◆ WHAT YOU ARE ASKED TO DO
Could you retype all of the entries exactly, without their pictures?

##### MATERIAL TO PROCESS

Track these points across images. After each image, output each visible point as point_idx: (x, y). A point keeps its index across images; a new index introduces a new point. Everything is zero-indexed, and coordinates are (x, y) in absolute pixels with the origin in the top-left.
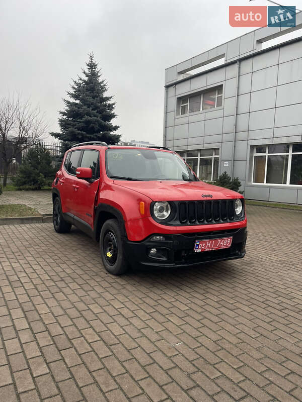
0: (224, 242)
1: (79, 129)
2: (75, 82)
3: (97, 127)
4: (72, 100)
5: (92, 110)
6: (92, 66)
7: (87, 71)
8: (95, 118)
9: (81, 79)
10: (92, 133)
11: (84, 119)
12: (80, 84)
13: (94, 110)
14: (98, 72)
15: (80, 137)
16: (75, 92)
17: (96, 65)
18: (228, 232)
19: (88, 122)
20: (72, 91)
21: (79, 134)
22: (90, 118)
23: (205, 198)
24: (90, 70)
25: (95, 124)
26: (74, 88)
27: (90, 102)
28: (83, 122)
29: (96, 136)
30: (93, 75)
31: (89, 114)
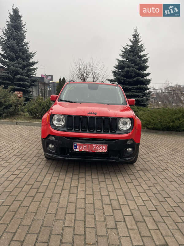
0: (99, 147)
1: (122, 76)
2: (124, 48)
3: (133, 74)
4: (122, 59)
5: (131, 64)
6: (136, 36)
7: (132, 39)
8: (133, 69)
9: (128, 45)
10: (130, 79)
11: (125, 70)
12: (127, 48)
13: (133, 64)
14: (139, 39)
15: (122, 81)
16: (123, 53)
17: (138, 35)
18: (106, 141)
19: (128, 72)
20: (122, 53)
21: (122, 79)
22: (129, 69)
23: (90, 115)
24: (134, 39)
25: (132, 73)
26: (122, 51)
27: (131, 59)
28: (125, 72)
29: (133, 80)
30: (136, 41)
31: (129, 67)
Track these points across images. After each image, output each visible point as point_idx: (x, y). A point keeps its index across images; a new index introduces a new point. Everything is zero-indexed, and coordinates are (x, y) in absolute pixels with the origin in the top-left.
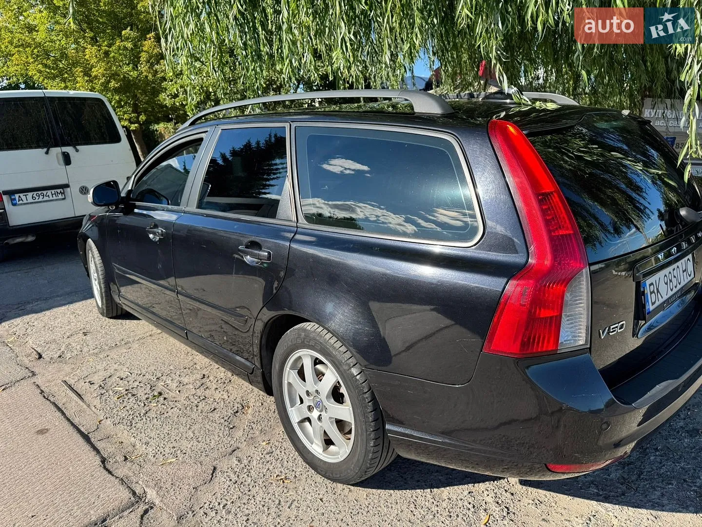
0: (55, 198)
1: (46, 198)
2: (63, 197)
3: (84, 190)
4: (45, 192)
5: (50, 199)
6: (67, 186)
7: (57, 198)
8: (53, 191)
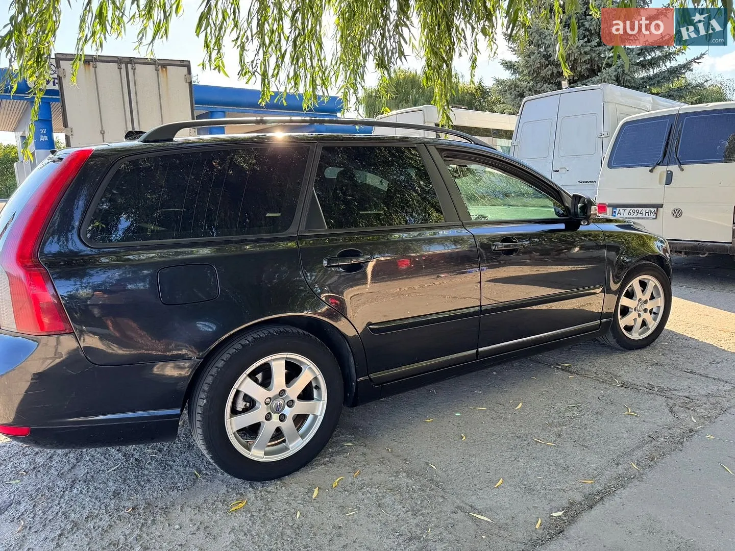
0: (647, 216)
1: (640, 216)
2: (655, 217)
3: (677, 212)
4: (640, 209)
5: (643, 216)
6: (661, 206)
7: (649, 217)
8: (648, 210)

##########

◆ ANSWER BOX
Track these points across images. After each image, output each visible point as point_idx: (x, y). A point keeps its index across images; a new index introduces a new point. Everything is zero-indexed, and coordinates are (x, y) in absolute pixels with the origin in the top-left.
0: (224, 242)
1: (79, 129)
2: (75, 82)
3: (97, 127)
4: (72, 100)
5: (92, 110)
6: (92, 66)
7: (87, 71)
8: (95, 118)
9: (81, 79)
10: (92, 133)
11: (84, 119)
12: (80, 84)
13: (94, 110)
14: (98, 72)
15: (80, 137)
16: (75, 92)
17: (96, 65)
18: (228, 232)
19: (88, 122)
20: (72, 91)
21: (79, 134)
22: (90, 118)
23: (205, 198)
24: (90, 70)
25: (95, 124)
26: (74, 88)
27: (90, 102)
28: (83, 122)
29: (96, 136)
30: (93, 75)
31: (89, 114)
0: (99, 147)
1: (122, 76)
2: (124, 48)
3: (133, 74)
4: (122, 59)
5: (131, 64)
6: (136, 36)
7: (132, 39)
8: (133, 69)
9: (128, 45)
10: (130, 79)
11: (125, 70)
12: (127, 48)
13: (133, 64)
14: (139, 39)
15: (122, 81)
16: (123, 53)
17: (138, 35)
18: (106, 141)
19: (128, 72)
20: (122, 53)
21: (122, 79)
22: (129, 69)
23: (90, 115)
24: (134, 39)
25: (132, 73)
26: (122, 51)
27: (131, 59)
28: (125, 72)
29: (133, 80)
30: (136, 41)
31: (129, 67)
Track these points across images. After each image, output each visible point as point_idx: (x, y). A point keeps its index across images; a new index introduces a new point. Everything is zero-indexed, and coordinates are (x, y) in absolute pixels with the origin in the top-left.
0: (55, 198)
1: (46, 198)
2: (63, 197)
3: (84, 190)
4: (45, 192)
5: (50, 199)
6: (67, 186)
7: (57, 198)
8: (53, 191)
0: (647, 216)
1: (640, 216)
2: (655, 217)
3: (677, 212)
4: (640, 209)
5: (643, 216)
6: (661, 206)
7: (649, 217)
8: (648, 210)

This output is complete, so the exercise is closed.